Another of moral philosophy's little wrinkles becomes evident, meanwhile. Dealing with the bad guys does not, of itself, make us good guys, not to the millions of innocent bystanders who find themselves on the receiving end of bombs, missiles and drone strikes. It's hard to be grateful for democracy when your family is dead. It's hard to trust those who lay waste your world to justify their fine sentiments. You might not adore IS or a Saddam as a result. But you will struggle to understand the phrase "Western benefactors".

Still, keep it simple: the jihadis in Iraq and Syria must be stopped. If not, worse will follow; more innocents will suffer; inaction will leave us complicit, in one of those sins of omission, in barbarous lunacy. So is bombardment the best we can do? Or has that just become a habit, our favourite son et lumiere now the military-industrial complex is our global government in all but name? Note that even the Nobel Prize-winner, he who won an election promising to halt lies and madness, cannot think of anything better.

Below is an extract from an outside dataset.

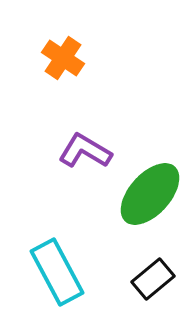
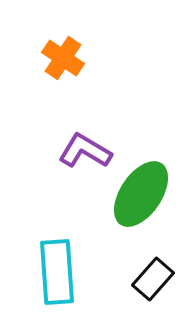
green ellipse: moved 9 px left; rotated 8 degrees counterclockwise
cyan rectangle: rotated 24 degrees clockwise
black rectangle: rotated 9 degrees counterclockwise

There's hypocrisy in that. It courses through the Western TV news audience as much as it courses through Obama and David Cameron when they seek to justify "action". Killing innocents while we deal with the IS barbarians is acceptable; risking our own "boots on the ground" is forbidden by opinion polls. These double standards are compounded when Blair, who gave the UK a rational aversion to foreign adventures, demands boots and young men to fill those boots.

If we won't risk our own, we shouldn't risk the lives of innocents in Syria and Iraq with our bombs: as ethical propositions go, that one should be obvious. Yet we know two further things. First, IS will not be stopped with a peace conference in a fancy Swiss resort. The movement thrives on fear and extreme, implacable violence. Its leaders have no interest in being reasonable, if they even understand the word. The war against them has become unavoidable, for democrats and the Middle East's tin-pot regimes alike.

The second thing we know, however, is that the West's attempts to impose its will produce horrors. It no longer matters whether the intentions are good or bad. The intervention by the US, UK and France against Gaddafi in Libya remains a hellish case in point. No-one wants to discuss that piece in the Middle East jigsaw right now because of the miserable precedent it sets. We stepped in, with our military might, to aid citizen rebels on the verge of defeat. Today, that liberated country is in a bloody shambles. And this despite the fact that very few of those Western boots touched Libyan ground.

Give the Kurds all they require. Give the latest Iraqi government such help as it can handle. Let local states - those reliable buyers of Western kit - do what they can until they attempt to grab some petty advantage. Meanwhile, reach an overdue accommodation with Iran, whose self-interest is evident, and tell the Israelis that no mischief will be tolerated. If America and the West cannot do these things, they have no business claiming a right or a duty to "lead" anyone.

There are plenty of air forces in the Middle East; the self-appointed cavalry are not required. If there is a serious desire to avoid the creation of another generation of jihadis, in fact, the trick might be to avoid sounding "Boots and Saddles" whenever one strategic catastrophe gives way to another. Sometimes history is a far better teacher than moral philosophy.